Karin Lambrecht (Porto Alegre, RS, 1957). Lives and works in Porto Alegre.

For Karin Lambrecht, painting is action, is life and death; painting is a process, and action that gathers the body of thought. An artist from the 1980s generation, she had a special room at the 25th Biennial and participated in the iconic exhibition Como vai você, geração 80?, in 1984. In the same decade, she incorporated industrial waste into her paintings. In the early days of her career, Lambrecht reconceived the canvas and the way of painting – eliminating the frame, stitching the material, and using torn and burned canvas.

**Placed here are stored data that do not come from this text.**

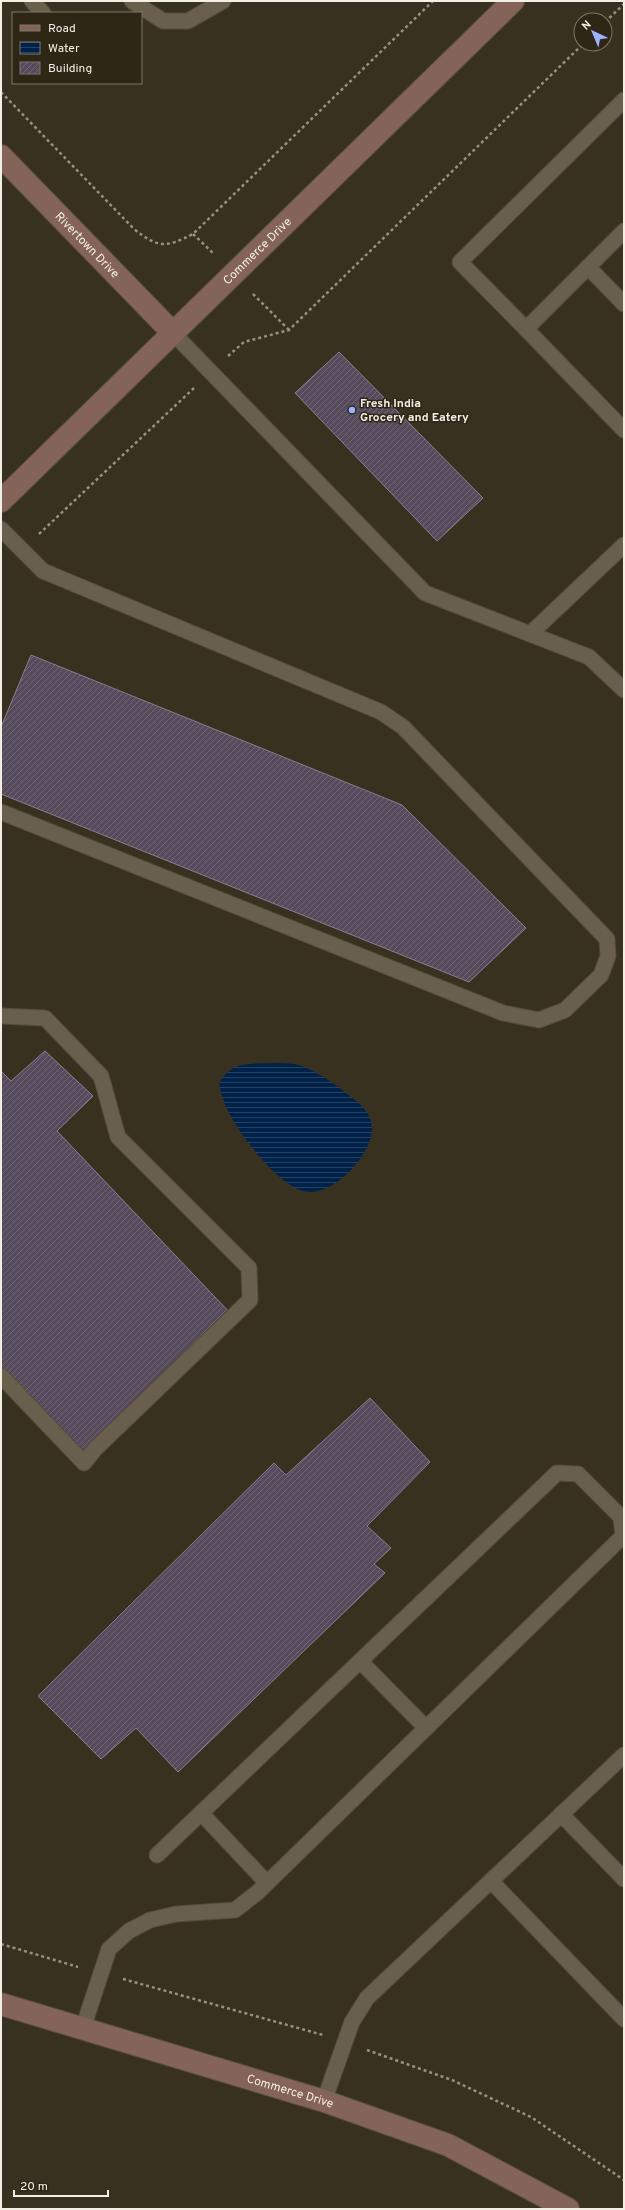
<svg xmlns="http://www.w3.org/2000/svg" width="625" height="2210" font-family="Overpass,sans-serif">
<defs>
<pattern id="water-rules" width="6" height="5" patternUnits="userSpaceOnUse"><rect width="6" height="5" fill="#002148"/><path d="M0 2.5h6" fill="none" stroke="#264262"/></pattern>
<pattern id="building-hatch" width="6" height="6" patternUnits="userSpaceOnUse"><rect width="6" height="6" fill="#564b5c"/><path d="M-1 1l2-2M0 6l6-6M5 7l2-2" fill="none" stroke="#6f6573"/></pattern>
</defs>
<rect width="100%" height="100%" fill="#393120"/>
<path fill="url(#water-rules)" d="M 273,1063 C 280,1063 287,1063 294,1064 C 308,1066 331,1081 342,1090 C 355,1100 373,1111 372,1130 C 371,1156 331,1199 303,1191 C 276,1183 238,1133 226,1107 C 223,1100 221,1092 219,1084 C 230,1061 250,1064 273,1063 Z"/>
<g fill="url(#building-hatch)" stroke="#8a7d90">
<polygon points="339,352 483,498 437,541 295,393"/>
<polygon points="31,655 402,805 526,928 469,982 1,794 1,727"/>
<polygon points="45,1051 93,1096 57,1131 233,1316 84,1463 1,1379 1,1071 11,1081"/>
<polygon points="370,1398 430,1462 367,1526 391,1548 374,1564 385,1573 178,1772 136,1728 101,1759 38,1696 274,1463 286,1475"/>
</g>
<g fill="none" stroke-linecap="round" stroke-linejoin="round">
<defs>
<g id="lane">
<polyline points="32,1 43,13"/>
<polyline points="132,1 163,21 188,21 223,1"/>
<polyline points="624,100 460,262 526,329 624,231"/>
<polyline points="588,267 624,304"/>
<polyline points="526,329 624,430"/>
<polyline points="173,333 425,593 589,657 624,690"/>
<polyline points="1,529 43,571 381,712 403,727 607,939 608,956 601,975 565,1010 539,1020 503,1013 1,812"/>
<polyline points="530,634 624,545"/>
<polyline points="1,1016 45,1018 101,1076 118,1137 249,1268 250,1300 95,1449 84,1463 1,1376"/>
<polyline points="360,1661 426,1728"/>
<polyline points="201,1813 267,1883"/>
<polyline points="561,1814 624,1879"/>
<polyline points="491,1881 624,2019"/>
<polyline points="83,2028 109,1949 129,1931 150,1920 176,1914 235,1910 258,1892 623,1536 621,1517 578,1474 557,1473 157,1855"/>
<polyline points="324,2101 352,2022 367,1998 624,1755"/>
</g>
<g id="secondary">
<path id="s1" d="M 1,156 L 173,333"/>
<path id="s2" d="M 1,501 L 513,1"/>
<path id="s3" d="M 1,2004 L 324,2101 L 448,2145 L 568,2209"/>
</g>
</defs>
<use href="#lane" stroke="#534c3d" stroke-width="17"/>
<use href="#secondary" stroke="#534c3d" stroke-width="24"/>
<g stroke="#979183" stroke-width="2.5" stroke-dasharray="3 3" stroke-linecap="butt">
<polyline points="605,22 624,4"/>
<path d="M 1,92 L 134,229 C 158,248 166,248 193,234 L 433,1"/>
<polyline points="193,234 214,254"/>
<polyline points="253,294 289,330"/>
<polyline points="228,356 244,342 289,330 583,44"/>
<polyline points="39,534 194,388"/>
<polyline points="1,1944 78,1967"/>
<polyline points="123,1979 323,2035"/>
<polyline points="367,2050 452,2080 531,2117 624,2180"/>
</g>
<use href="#lane" stroke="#685f4c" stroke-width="15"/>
<use href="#secondary" stroke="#846358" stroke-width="22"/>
</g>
<circle fill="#9cb4fd" stroke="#2f2716" stroke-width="1.5" cx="352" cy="410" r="4"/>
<g text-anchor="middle" stroke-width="3" stroke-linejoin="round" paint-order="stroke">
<g font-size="12" fill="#f4efe4" stroke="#2f2716">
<text dy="4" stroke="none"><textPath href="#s1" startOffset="124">Rivertown Drive</textPath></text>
<text dy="4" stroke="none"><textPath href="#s2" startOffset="358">Commerce Drive</textPath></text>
<text dy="4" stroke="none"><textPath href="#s3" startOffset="302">Commerce Drive</textPath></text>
</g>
<g font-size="12" font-weight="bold" fill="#f4efe4" stroke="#2f2716" text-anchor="start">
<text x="360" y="407">Fresh India<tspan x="360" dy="14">Grocery and Eatery</tspan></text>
</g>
</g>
<rect width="625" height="2210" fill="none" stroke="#f4efe4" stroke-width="4"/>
<rect x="12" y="12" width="130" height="72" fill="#2f2716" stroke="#7e7768"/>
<rect x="20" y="25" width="20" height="6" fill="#846358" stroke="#7e7768"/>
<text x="48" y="32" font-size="12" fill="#f4efe4">Road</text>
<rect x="20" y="42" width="20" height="12" fill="url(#water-rules)" stroke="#7e7768"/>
<text x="48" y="52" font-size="12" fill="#f4efe4">Water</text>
<rect x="20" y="62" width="20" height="12" fill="url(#building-hatch)" stroke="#7e7768"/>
<text x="48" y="72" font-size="12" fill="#f4efe4">Building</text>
<g transform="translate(593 32) rotate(316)"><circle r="19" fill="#2f2716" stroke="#7e7768"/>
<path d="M0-3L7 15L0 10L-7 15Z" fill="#9cb4fd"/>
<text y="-6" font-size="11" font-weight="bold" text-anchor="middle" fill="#f4efe4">N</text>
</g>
<path d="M14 2190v6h94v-6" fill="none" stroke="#f4efe4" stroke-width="2"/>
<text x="20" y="2190" font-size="12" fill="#f4efe4" stroke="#2f2716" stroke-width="3" paint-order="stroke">20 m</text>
</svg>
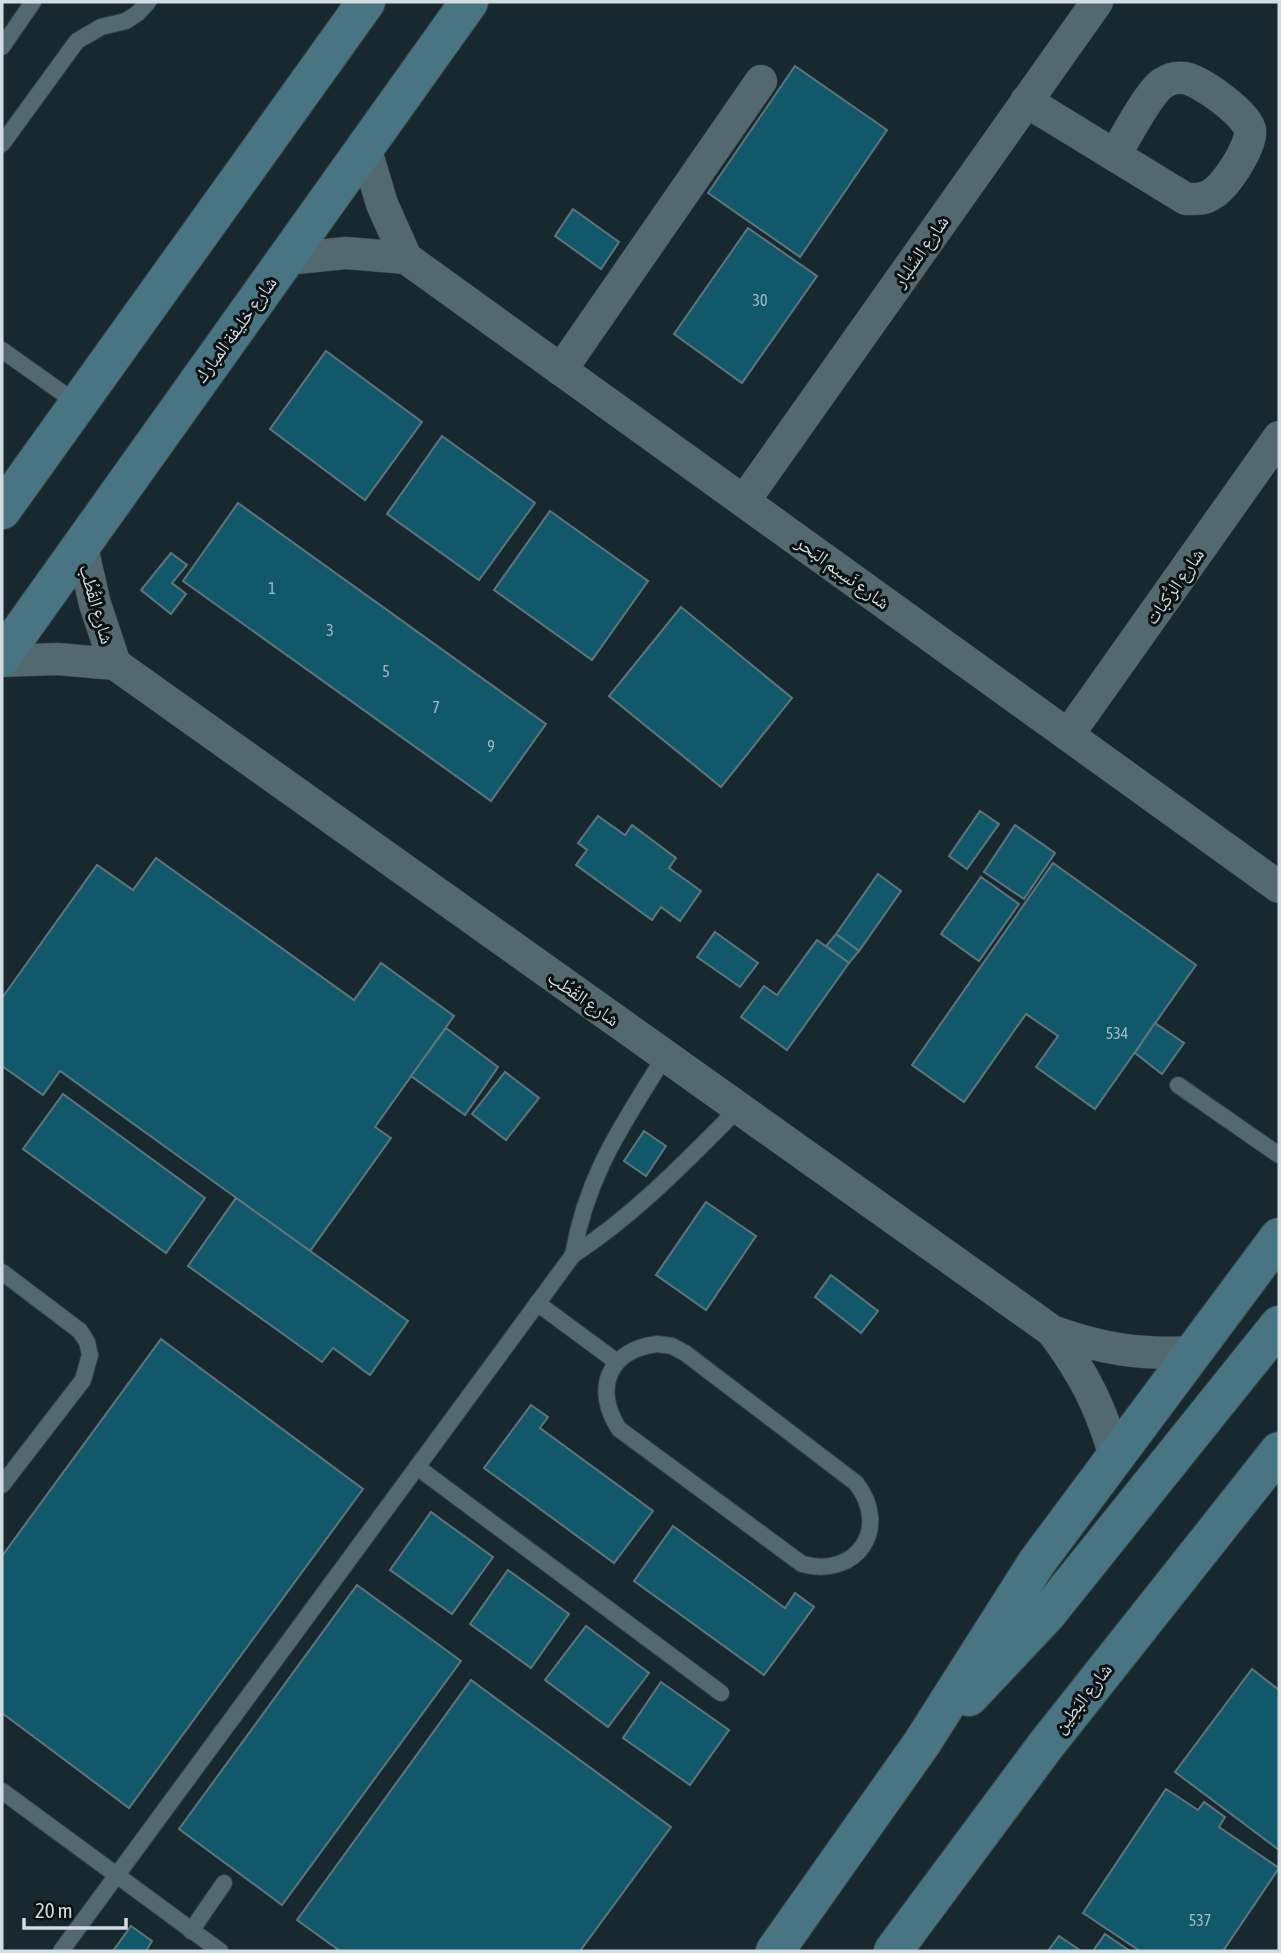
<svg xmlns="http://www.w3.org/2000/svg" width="1281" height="1953" font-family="'Asap Condensed','Noto Naskh Arabic',sans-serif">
  <rect width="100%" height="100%" fill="#17292f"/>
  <g fill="#12586b" stroke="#5f747b" stroke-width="2">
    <path d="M795 66 887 130 800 257 708 193Z"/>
    <path d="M573 209 619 242 601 269 555 236Z"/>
    <path d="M748 228 817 276 742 383 674 334Z"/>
    <path d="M326 351 422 422 365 500 270 429Z"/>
    <path d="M442 436 535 503 479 580 387 514Z"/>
    <path d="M238 503 546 724 491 801 183 581Z"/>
    <path d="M550 511 648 581 592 660 494 590Z"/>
    <path d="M171 553 187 565 172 583 186 594 171 614 141 590Z"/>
    <path d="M681 607 792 698 721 787 609 696Z"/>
    <path d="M980 811 999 824 967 869 949 856Z"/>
    <path d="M598 816 625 835 632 825 676 858 669 868 701 891 680 921 661 907 652 920 576 865 587 850 578 843Z"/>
    <path d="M1015 825 1055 853 1024 899 984 872Z"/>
    <path d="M156 858 354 1000 381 963 454 1016 375 1127 391 1138 310 1251 60 1071 43 1095 2 1066V998L97 865 133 890Z"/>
    <path d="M1053 863 1196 965 1095 1109 1036 1067 1058 1036 1026 1014 964 1102 912 1065Z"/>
    <path d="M878 874 901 891 859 951 836 934Z"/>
    <path d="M981 877 1019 904 979 961 941 934Z"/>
    <path d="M715 932 758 963 740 987 697 957Z"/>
    <path d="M836 934 859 951 849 963 826 946Z"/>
    <path d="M817 940 849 963 787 1050 741 1017 764 986 777 995Z"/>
    <path d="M1155 1023 1184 1043 1162 1074 1135 1053Z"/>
    <path d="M446 1028 498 1067 465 1115 411 1076Z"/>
    <path d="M505 1072 539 1098 506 1140 472 1114Z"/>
    <path d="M63 1094 205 1198 166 1253 23 1149Z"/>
    <path d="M644 1131 666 1146 646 1176 624 1161Z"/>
    <path d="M236 1198 408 1321 370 1375 333 1348 322 1362 188 1266Z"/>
    <path d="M706 1202 756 1236 706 1310 656 1275Z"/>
    <path d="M831 1275 878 1311 861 1333 815 1297Z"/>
    <path d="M161 1339 363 1489 129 1808 2 1713V1556Z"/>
    <path d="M531 1405 548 1417 540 1428 653 1511 614 1563 484 1468Z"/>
    <path d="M431 1512 493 1557 452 1614 390 1570Z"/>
    <path d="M673 1526 785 1608 795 1593 814 1607 764 1675 634 1581Z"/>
    <path d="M508 1570 569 1614 531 1668 470 1624Z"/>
    <path d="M357 1585 461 1661 282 1905 179 1829Z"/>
    <path d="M586 1626 649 1673 608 1727 545 1680Z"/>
    <path d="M1252 1669 1279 1690V1850L1175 1772Z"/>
    <path d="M471 1680 671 1827 580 1951H340L297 1920Z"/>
    <path d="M661 1682 729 1730 690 1785 623 1738Z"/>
    <path d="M1166 1789 1198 1810 1204 1802 1225 1817 1219 1827 1279 1868 1223 1951H1140L1083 1913Z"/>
    <path d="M131 1926 152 1941 146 1951H113Z"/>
    <path d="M1105 1934 1130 1951H1093Z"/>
    <path d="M1059 1936 1081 1951H1048Z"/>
  </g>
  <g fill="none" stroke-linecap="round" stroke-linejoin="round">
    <g stroke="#344347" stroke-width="18">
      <g id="service">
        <path d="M2 47 33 2"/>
        <path d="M2 144 77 41 101 27 126 21 138 13 148 2"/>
        <path d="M2 350 78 404"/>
        <path d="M1178 1085 1279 1155"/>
        <path d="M573 1255C587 1174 623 1124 665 1056"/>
        <path d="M2 1272 80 1331 87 1342 90 1355 83 1380 2 1485"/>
        <path d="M537 1303 617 1362"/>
        <path d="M657 1344 672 1346 685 1353 856 1483C891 1528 857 1579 802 1564L619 1429C593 1389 608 1350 657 1344Z"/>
        <path d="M417 1467 721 1693"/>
        <path d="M2 1791 220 1951"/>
        <path d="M191 1931 224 1883"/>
        <path d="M61 1951 573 1255C635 1215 686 1161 739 1108"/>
      </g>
    </g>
    <g stroke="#344347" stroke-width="33">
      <g id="minor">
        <path d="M1026 101 1186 199C1196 199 1204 200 1212 194 1226 186 1252 146 1250 130 1247 114 1200 80 1184 78 1177 77 1169 79 1163 83 1149 92 1125 138 1115 155"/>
        <path d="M365 147 382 204 406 258"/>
        <path d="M286 259 346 253 406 258 1279 887"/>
        <path d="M561 370 761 81"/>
        <path d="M744 501 1097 2"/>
        <path d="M81 543 95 604 115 664"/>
        <path d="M2 661 57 659 115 664 1052 1331C1101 1349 1140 1355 1192 1352"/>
        <path d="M1068 735 1279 437"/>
        <path d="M1052 1331C1083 1372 1101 1407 1115 1457"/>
      </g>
    </g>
    <g stroke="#344347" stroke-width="40">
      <g id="secondary">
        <path d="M2 510 366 2"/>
        <path d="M2 657 469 2"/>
        <path d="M969 1697 1047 1614 1279 1325"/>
        <path d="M775 1951 922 1743 1037 1562 1279 1237"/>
        <path d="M893 1951 1046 1745 1279 1451"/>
      </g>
    </g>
    <use href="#service" stroke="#54696f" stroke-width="16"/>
    <use href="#minor" stroke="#54696f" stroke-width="32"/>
    <use href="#secondary" stroke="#497481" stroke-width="38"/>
  </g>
  <g text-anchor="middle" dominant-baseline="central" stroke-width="6" stroke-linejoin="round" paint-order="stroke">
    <g font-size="16" fill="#a2bcc4">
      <text x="760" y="300">30</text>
      <text x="272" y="588">1</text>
      <text x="330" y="630">3</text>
      <text x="386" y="671">5</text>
      <text x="436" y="707">7</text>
      <text x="491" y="746">9</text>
      <text x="1117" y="1033">534</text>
      <text x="1200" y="1920">537</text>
    </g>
    <g font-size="19" fill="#d2dde1" stroke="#091113">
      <text transform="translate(920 251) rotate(-55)">شارع السِّلبار</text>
      <text transform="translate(235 329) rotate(-54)">شارع خليفة المبارك</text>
      <text transform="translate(843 572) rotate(36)">شارع نَسِيم البَحر</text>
      <text transform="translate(1174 586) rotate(-55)">شارع الرُّكبات</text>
      <text transform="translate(97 604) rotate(74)">شارع القُطُب</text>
      <text transform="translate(584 998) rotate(35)">شارع القُطُب</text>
      <text transform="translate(1082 1698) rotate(-52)">شارع البَطِين</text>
    </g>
  </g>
  <rect width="1281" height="1953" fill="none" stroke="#d2dde1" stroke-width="7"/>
  <path d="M24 1918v10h102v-10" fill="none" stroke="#d2dde1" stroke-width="3.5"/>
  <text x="35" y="1918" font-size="21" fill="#d2dde1" stroke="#091113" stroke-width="5" paint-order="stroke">20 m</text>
</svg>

Gestural abstraction, a characteristic of the 80s generation, represents the central axis; her works inhabit a space between painting and sculpture, speaking to Arte Povera, to Joseph Beuys, they are political but also corporeal. The volumes weigh like a body, the boundaries or negations of spaces dialogue with the scale. In the 1990s, the artist began to incorporate organic materials into her paintings, such as earth and blood, which dictate the recurrent tones. The reddish tone of life, and also of death, is repeated, and when exposed to the weather the works incorporate nature's contribution, it's time and cycles. There are recurrent symbols in her work, like crosses, spilt animal blood, references to the body: vehicles for the spectator’s identification with the work. Throughout Karin Lambrecht’s career, time has been understood as a vital condition of art. In the installation 9 de agosto de 1949, dia e noite, Camus em Porto Alegre (9 August 1949, day and night, Camus in Porto Alegre) (2008), this matter reaches its summit, revering the existentialist philosopher.